Jak udało nam się dowiedzieć, nowe władze UMCS zamiast "nie dokładać”, wolałyby na stołówce zarabiać. Do tego trzeba jednak zerwać obecną umowę i zawrzeć nową, na korzystnych dla uczelni warunkach. I tu pojawia się kłopot.
- Umowa jest tak skonstruowana, że praktycznie nie można jej zerwać - usłyszeliśmy na UMCS-ie.
Podobnie jest z kilkoma innymi umowami, na których UMCS nie zarabia, a mógłby.
Większość właścicieli barków działających na uczelni wynajmuje pomieszczenia za 6, 7, 8, a maksymalnie 11 zł za mkw. Przychodnia studencka (prywatna) płaci 4 zł 36 gr. A Fundacja UMSC - 5 zł. W kilku lubelskich biurach nieruchomości usłyszeliśmy, że cena rynkowa za tego typu pomieszczenia na uczelniach to co najmniej 30 zł.

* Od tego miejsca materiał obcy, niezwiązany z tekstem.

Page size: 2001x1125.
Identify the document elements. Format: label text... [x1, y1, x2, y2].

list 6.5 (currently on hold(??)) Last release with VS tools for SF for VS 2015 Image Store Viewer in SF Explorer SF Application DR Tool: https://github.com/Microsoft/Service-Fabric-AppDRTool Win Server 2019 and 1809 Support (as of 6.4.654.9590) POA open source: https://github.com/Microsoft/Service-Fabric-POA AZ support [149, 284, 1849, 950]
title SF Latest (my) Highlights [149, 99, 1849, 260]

Jeszcze wyższy powinien być czynsz za pomieszczenia wynajmowane w najbardziej atrakcyjnych miejscach np. w rektoracie. Fachowcy od nieruchomości oceniają, że tu jeden metr powierzchni jest warty 50, a nawet 80 zł. Tymczasem Księgarnia Uniwersytecka płaci 9 zł 48 groszy. A bank, jedyny na UMCS-ie w takim dobrym punkcie, 35 zł.
- W tej chwili wszystkie te umowy są dokładnie analizowane - tłumaczy Joanna Reszko-Zygmunt, rzecznik UMCS. - Te, które są niekorzystne, na ile to możliwe staramy się aneksować lub czekamy, aż wygasną.
Ze wstępnych szacunków wynika, że rocznie uniwersytet traci na nich co najmniej 1,3 mln zł.